Brief =>
Because only the count matters, report how many lines in the material hold the string "Left" and nothing more.

Data in this exercise =>
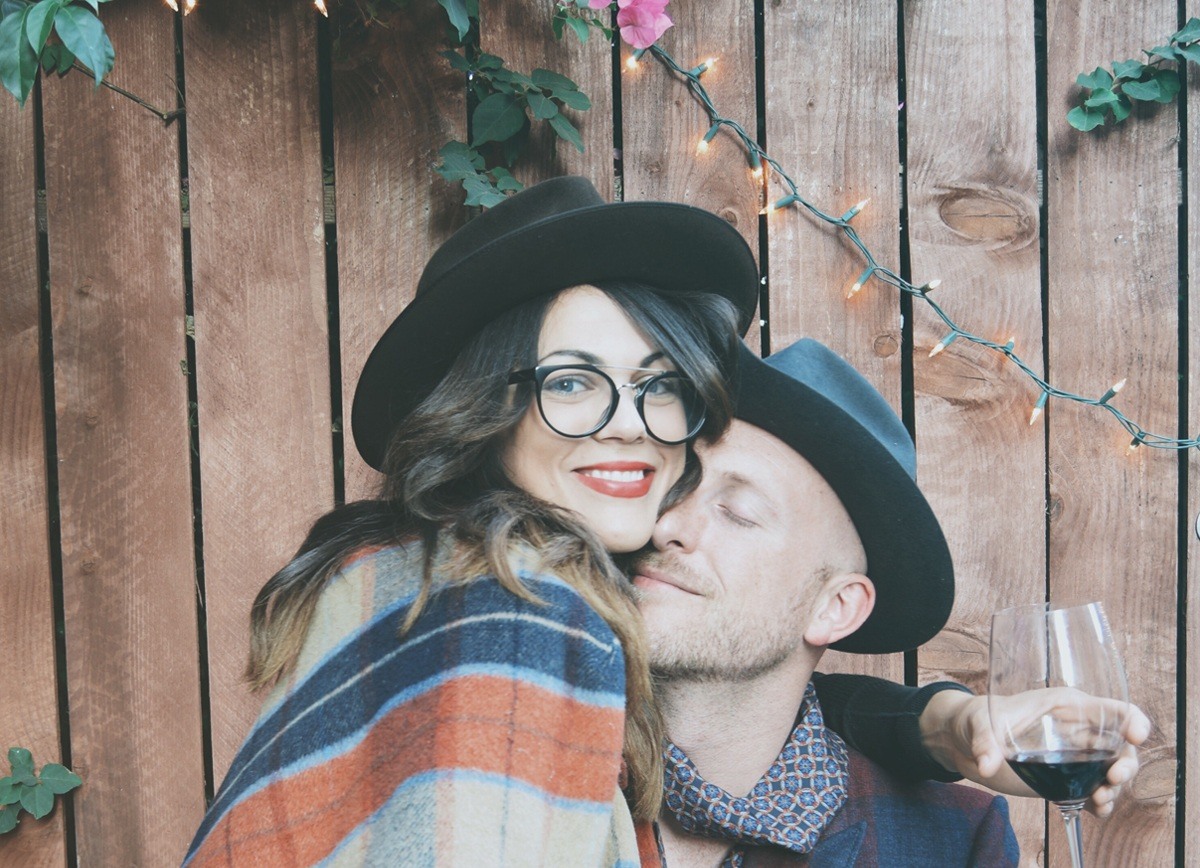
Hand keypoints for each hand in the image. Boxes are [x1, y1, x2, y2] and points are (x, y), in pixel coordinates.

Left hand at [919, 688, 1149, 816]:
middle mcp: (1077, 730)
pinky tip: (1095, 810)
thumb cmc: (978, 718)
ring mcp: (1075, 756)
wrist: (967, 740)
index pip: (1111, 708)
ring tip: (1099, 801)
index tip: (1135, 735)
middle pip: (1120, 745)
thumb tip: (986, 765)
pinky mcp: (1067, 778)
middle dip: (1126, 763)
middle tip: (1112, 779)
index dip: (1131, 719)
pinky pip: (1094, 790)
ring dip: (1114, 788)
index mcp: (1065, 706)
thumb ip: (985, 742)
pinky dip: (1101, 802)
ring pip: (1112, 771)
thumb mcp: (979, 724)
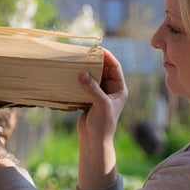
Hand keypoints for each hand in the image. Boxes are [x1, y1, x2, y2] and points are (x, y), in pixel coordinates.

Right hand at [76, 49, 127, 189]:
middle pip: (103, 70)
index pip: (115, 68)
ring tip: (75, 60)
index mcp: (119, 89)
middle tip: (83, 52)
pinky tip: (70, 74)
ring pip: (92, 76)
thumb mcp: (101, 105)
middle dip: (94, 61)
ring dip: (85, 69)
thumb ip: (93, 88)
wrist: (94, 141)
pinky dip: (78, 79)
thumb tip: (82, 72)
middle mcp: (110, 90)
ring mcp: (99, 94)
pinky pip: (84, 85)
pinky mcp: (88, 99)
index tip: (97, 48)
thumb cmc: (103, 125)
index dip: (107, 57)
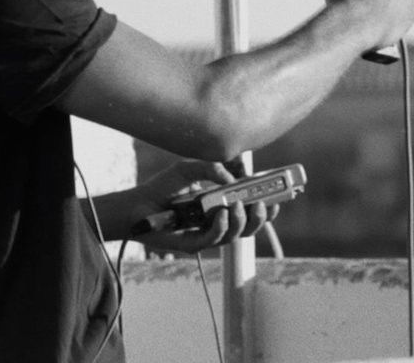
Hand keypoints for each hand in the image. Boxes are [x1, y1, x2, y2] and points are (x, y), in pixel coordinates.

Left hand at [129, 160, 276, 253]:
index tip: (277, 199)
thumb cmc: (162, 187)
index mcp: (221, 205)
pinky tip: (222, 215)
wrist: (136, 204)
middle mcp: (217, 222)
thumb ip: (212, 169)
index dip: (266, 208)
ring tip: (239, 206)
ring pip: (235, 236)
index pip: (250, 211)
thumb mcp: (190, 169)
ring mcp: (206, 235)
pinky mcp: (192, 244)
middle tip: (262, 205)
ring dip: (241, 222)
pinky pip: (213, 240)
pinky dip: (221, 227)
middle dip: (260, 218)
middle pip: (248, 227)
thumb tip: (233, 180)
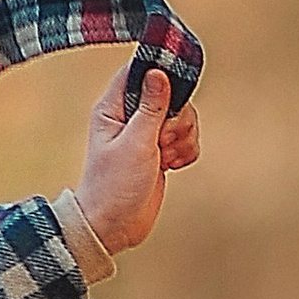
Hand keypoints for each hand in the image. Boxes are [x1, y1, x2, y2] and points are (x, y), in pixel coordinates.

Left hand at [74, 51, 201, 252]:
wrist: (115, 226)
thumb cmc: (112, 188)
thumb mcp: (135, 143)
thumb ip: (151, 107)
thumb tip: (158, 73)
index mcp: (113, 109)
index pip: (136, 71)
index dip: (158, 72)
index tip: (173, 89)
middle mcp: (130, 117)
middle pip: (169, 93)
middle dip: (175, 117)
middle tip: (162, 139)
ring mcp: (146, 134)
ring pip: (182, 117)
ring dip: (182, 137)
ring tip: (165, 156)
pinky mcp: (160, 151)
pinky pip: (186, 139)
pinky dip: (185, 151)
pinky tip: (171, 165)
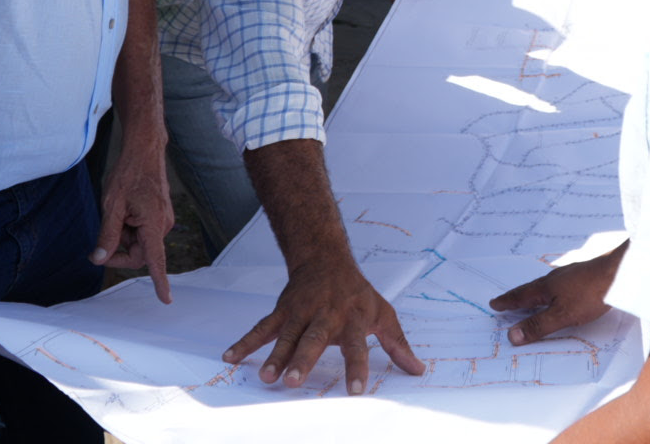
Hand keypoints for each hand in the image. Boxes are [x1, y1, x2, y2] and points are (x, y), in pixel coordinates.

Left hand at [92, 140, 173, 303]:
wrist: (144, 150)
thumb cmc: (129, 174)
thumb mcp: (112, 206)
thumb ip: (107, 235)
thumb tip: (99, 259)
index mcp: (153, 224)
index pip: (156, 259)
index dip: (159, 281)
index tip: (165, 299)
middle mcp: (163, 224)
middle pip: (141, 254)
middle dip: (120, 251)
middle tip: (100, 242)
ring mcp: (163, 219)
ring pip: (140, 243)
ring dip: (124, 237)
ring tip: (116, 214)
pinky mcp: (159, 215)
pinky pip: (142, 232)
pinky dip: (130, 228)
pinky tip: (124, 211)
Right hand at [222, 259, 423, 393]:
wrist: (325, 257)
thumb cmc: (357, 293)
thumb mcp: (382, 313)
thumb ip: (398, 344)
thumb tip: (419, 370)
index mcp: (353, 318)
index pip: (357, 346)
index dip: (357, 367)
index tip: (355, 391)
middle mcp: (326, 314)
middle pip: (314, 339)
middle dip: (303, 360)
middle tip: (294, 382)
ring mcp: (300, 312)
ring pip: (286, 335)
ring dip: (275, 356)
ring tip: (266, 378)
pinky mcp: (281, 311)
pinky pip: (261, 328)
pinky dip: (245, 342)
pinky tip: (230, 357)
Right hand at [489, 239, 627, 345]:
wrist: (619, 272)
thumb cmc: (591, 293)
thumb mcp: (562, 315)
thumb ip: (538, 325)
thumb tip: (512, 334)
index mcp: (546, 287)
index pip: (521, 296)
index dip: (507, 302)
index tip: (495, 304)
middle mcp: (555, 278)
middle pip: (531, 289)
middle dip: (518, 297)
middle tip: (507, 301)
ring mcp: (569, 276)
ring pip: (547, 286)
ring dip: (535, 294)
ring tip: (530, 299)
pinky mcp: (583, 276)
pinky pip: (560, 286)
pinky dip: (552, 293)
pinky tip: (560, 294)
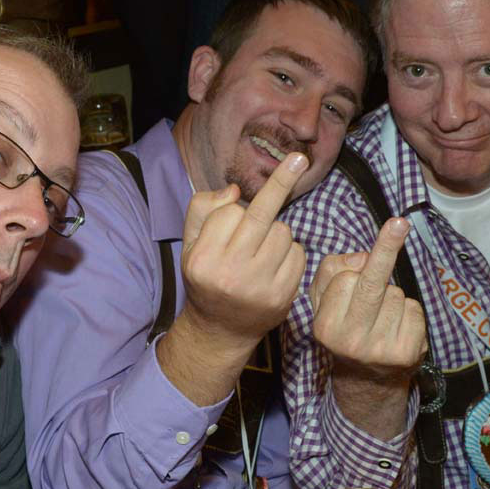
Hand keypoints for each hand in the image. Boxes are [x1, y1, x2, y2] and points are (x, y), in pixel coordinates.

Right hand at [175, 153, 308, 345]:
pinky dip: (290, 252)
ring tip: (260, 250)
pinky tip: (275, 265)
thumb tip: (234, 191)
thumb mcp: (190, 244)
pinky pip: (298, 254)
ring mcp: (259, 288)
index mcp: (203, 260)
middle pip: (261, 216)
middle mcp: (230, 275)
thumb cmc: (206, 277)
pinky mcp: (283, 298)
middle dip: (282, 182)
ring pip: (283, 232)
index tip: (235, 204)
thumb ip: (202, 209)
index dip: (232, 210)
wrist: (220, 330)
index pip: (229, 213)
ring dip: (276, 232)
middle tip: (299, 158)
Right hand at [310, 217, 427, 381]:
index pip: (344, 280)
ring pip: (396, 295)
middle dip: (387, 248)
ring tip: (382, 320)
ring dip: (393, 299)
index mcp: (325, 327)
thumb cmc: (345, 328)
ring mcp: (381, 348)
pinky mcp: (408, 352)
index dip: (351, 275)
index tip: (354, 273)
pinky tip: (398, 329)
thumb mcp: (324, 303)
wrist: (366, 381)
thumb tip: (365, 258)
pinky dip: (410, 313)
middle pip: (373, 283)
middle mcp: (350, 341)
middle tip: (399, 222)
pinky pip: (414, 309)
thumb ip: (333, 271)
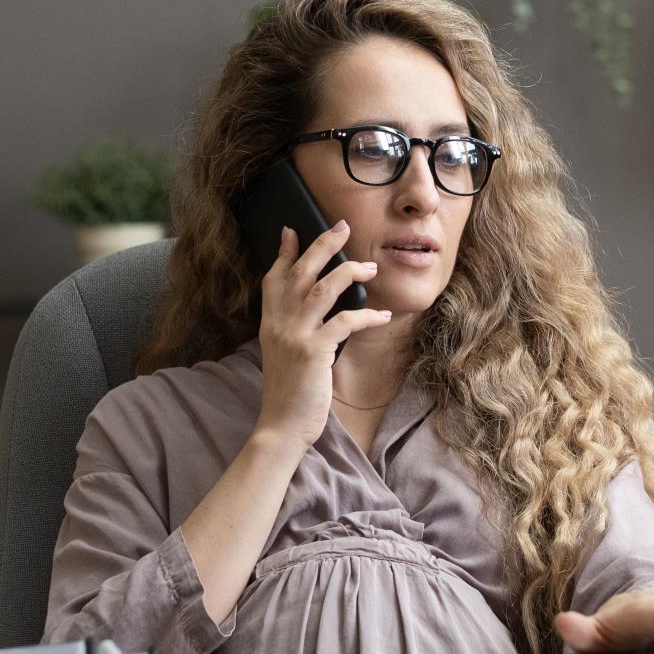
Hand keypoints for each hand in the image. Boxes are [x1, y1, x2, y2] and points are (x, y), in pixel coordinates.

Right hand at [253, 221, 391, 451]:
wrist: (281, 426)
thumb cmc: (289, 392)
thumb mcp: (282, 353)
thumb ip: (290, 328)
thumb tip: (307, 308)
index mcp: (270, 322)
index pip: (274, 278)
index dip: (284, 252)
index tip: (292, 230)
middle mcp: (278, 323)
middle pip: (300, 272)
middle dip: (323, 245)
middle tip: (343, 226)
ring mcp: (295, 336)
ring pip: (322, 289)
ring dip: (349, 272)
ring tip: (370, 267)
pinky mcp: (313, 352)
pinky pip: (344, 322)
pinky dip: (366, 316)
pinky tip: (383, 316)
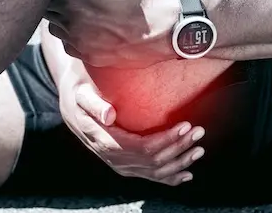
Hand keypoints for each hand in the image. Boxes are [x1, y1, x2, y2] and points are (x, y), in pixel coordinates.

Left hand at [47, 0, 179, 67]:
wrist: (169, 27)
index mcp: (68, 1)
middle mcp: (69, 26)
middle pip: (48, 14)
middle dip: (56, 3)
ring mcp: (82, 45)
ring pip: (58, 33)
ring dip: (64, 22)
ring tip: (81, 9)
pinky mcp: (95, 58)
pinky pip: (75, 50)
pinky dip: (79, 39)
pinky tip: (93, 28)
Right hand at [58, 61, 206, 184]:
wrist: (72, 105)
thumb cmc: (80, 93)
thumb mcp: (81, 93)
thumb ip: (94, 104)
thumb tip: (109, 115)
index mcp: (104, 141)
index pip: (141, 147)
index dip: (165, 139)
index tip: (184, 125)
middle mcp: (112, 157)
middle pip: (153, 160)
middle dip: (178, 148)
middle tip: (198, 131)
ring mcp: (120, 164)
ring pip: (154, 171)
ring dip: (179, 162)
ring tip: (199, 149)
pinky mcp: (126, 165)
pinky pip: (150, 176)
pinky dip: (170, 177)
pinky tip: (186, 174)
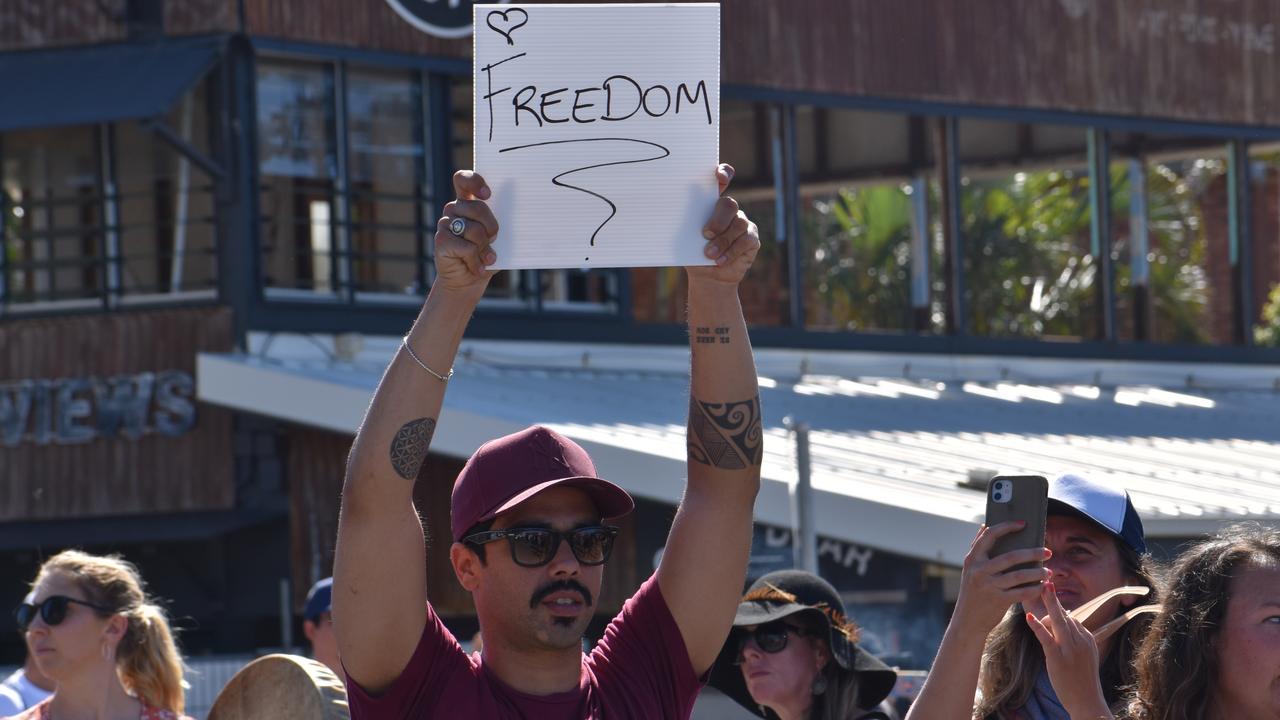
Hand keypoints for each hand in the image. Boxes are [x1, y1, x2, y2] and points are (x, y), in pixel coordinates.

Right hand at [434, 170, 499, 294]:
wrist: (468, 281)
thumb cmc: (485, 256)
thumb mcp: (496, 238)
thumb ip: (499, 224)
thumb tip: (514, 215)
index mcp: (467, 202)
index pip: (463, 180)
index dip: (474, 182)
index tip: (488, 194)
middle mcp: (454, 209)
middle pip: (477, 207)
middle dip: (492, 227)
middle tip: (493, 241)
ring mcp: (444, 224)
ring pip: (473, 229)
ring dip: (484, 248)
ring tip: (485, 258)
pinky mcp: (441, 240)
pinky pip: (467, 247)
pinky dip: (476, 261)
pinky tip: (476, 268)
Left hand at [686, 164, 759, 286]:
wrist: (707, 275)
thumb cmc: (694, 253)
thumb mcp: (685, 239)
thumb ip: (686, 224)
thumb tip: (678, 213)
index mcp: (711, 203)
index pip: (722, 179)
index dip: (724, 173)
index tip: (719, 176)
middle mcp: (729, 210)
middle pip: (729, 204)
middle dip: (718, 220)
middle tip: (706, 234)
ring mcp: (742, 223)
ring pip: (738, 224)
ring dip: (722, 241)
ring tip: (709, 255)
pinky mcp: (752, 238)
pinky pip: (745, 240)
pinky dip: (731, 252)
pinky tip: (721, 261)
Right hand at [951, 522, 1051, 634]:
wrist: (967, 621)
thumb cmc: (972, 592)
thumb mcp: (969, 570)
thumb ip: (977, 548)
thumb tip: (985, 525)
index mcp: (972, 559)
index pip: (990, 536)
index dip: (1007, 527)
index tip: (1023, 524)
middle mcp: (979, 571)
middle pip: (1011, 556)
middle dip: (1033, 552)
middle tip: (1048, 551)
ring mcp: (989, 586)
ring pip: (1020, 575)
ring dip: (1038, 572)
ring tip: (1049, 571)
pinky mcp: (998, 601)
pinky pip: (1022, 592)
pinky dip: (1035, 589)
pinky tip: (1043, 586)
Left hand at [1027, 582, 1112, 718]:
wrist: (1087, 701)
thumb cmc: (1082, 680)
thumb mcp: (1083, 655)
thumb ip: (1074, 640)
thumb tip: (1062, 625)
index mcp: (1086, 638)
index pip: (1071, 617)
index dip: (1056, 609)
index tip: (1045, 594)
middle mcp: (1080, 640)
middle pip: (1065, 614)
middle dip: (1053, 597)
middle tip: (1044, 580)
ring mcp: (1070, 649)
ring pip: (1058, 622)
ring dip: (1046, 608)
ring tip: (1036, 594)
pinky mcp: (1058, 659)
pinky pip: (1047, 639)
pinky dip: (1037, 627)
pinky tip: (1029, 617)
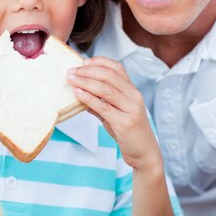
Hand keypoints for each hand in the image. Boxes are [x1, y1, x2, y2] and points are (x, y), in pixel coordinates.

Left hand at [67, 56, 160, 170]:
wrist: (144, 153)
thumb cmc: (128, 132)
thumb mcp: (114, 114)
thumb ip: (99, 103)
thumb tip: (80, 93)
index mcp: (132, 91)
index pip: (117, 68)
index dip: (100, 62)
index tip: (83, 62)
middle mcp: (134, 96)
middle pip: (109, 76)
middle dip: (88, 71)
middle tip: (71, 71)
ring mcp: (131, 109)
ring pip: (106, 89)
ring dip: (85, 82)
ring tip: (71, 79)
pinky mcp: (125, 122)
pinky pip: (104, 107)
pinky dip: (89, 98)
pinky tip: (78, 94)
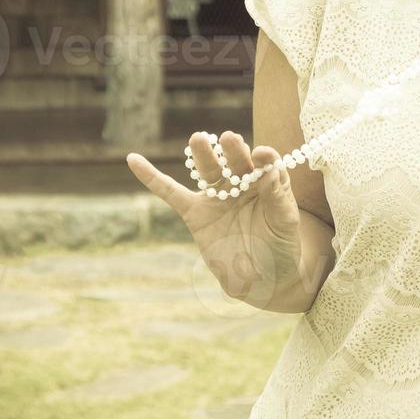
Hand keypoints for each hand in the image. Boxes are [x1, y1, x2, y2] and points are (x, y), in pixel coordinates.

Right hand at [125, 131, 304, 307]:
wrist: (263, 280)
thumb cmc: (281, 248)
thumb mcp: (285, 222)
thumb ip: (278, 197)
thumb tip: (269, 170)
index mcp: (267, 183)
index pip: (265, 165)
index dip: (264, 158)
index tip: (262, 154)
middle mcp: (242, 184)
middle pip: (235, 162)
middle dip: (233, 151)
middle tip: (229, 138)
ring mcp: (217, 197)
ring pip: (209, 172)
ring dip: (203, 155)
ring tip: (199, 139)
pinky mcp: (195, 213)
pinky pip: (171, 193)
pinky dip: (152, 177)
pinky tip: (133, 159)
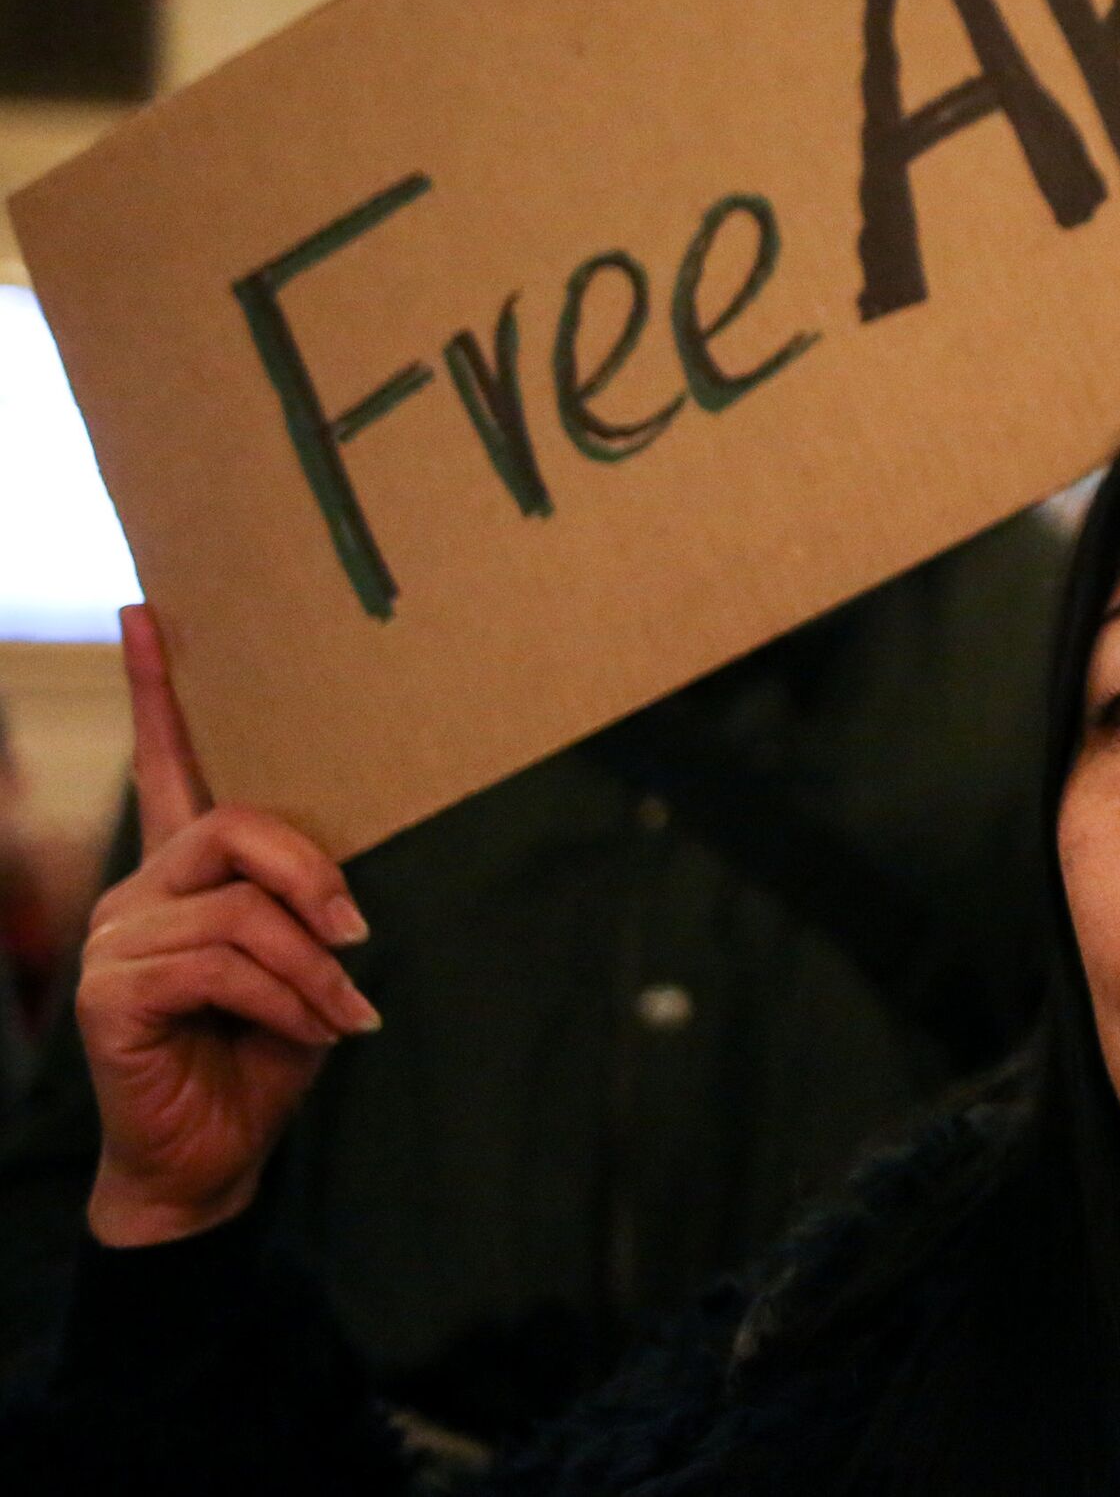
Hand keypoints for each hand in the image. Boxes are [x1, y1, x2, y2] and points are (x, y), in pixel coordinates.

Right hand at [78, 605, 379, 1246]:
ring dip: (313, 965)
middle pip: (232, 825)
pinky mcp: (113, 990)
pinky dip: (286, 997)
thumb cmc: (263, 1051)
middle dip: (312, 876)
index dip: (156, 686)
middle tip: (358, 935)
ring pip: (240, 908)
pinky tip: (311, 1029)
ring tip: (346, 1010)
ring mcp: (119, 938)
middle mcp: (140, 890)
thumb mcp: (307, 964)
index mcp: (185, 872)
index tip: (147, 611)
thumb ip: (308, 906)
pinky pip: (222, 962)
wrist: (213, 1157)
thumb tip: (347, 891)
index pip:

Written solution =>
8